Conexión establecida.
Continúas atónita, no es para menos. Sé que tratas de almacenar en la RAM una realidad ingrávida. Supongo que nunca fuiste capaz de imaginar tal parábola de la vida; este acceso directo a lo imperceptible. Por eso, formatea sin miedo, tus recuerdos tienen copia de seguridad y eres demasiado valiente. Dejas atrás un siglo extinto, que redirecciona al presente más insólito de todos los futuros imaginados, como si de un hipervínculo se tratase.

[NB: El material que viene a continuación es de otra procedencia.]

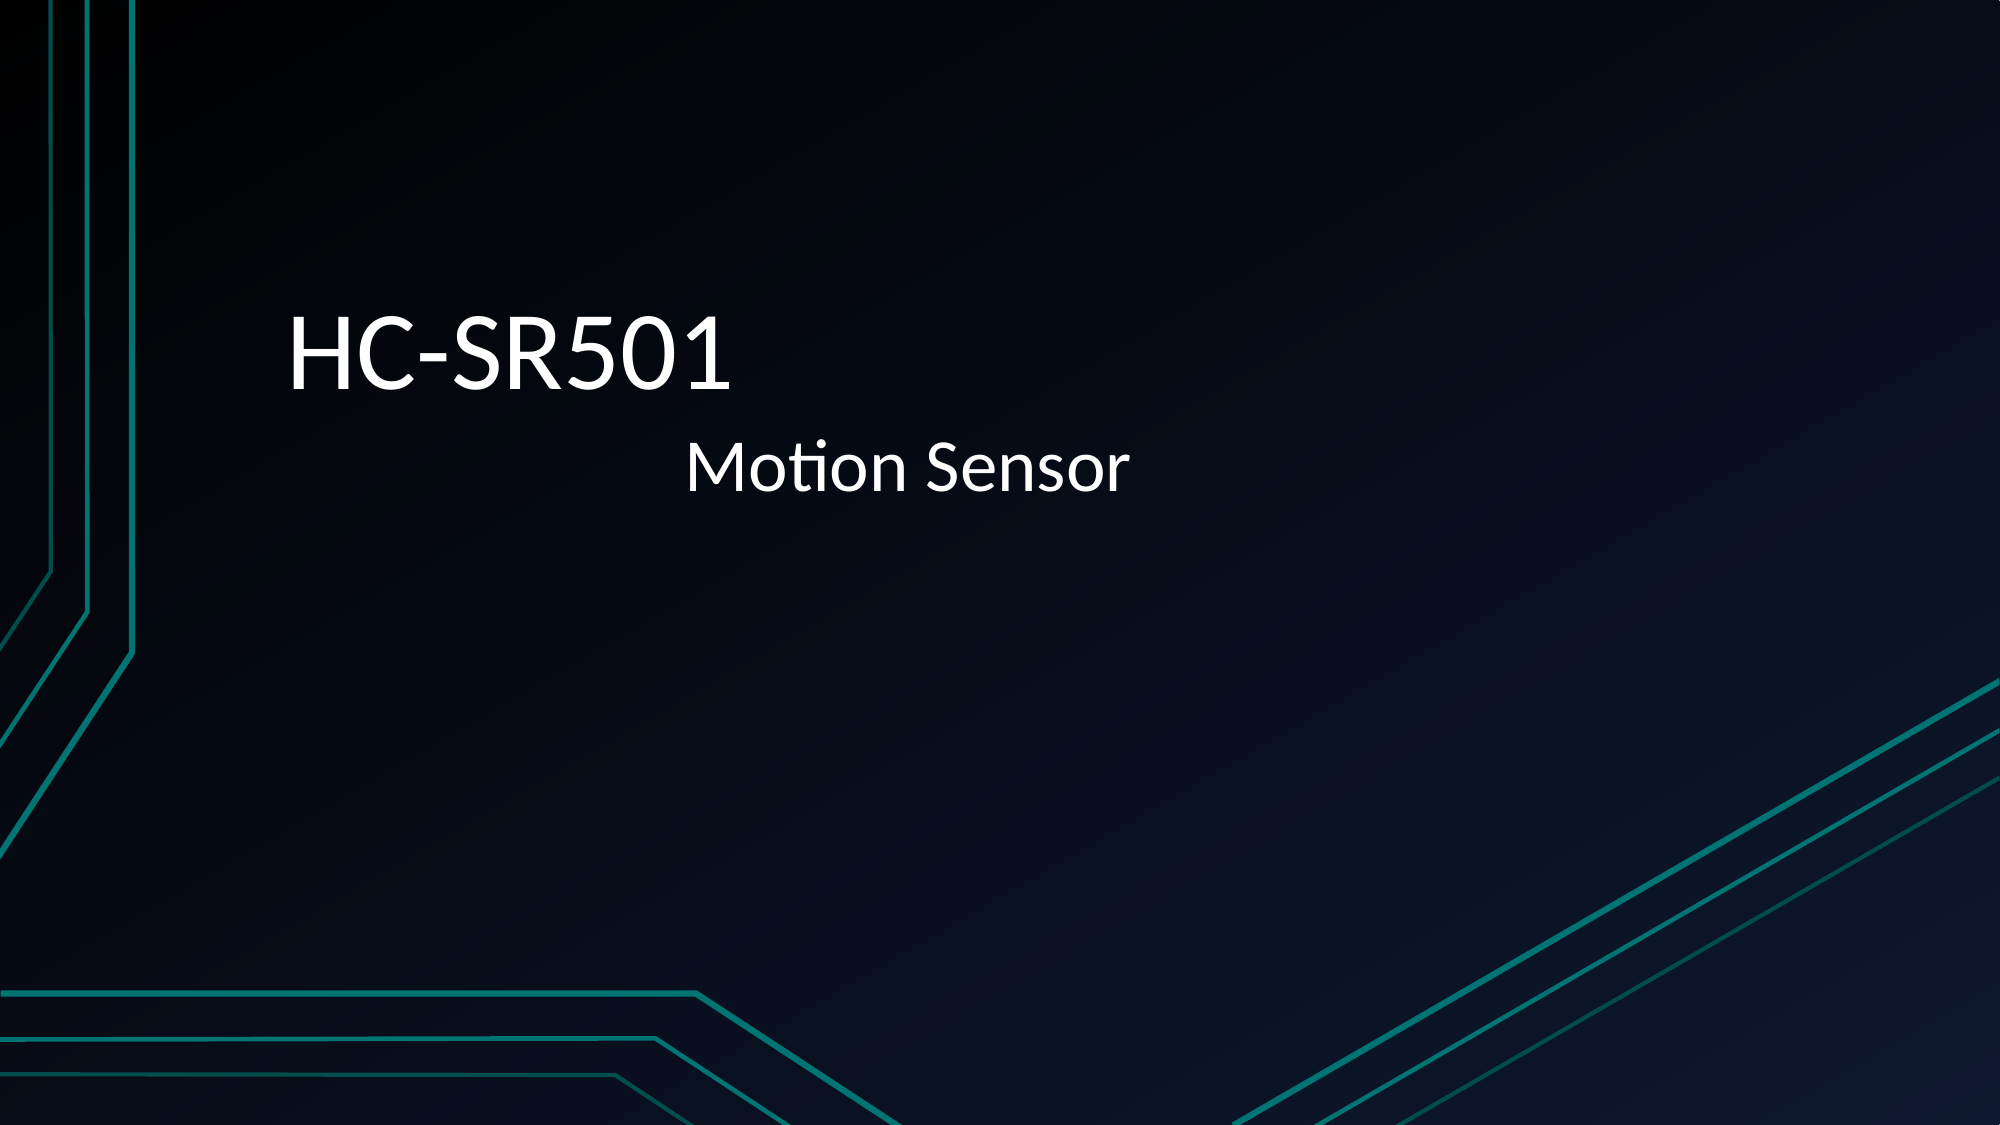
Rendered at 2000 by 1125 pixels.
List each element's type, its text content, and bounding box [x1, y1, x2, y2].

title HC-SR501 [266, 95, 1700, 424]
text_box Motion Sensor [669, 408, 1297, 514]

Y ahora, al otro lado, sonríes perpleja. Miras sobrecogida la pantalla, como si lo virtual no fuese efímero.
– Hasta mañana, abuela.
Cerrando sesión…

Dimensión Hausdorff

Leía en su estudio. Sus nietos jugaban sobre la alfombra. Al levantar la vista, le dio la impresión de que la estantería, repleta de libros, se le acercaba. Bajó la mirada. Los nietos también: se acercaban en su lugar. Todo parecía dilatarse. Más y más. Como si él se adentrara en los objetos. En los sujetos. Todo ya sin identidad: elementos iguales, iterados. Desesperado, cerró los ojos. Los volvió a abrir y buscó sus manos y el libro. Pero allí sólo había una vasta intuición indiferenciada: sin voces ni parámetros; sin rostros ni extensión. Todo uno. Y nada.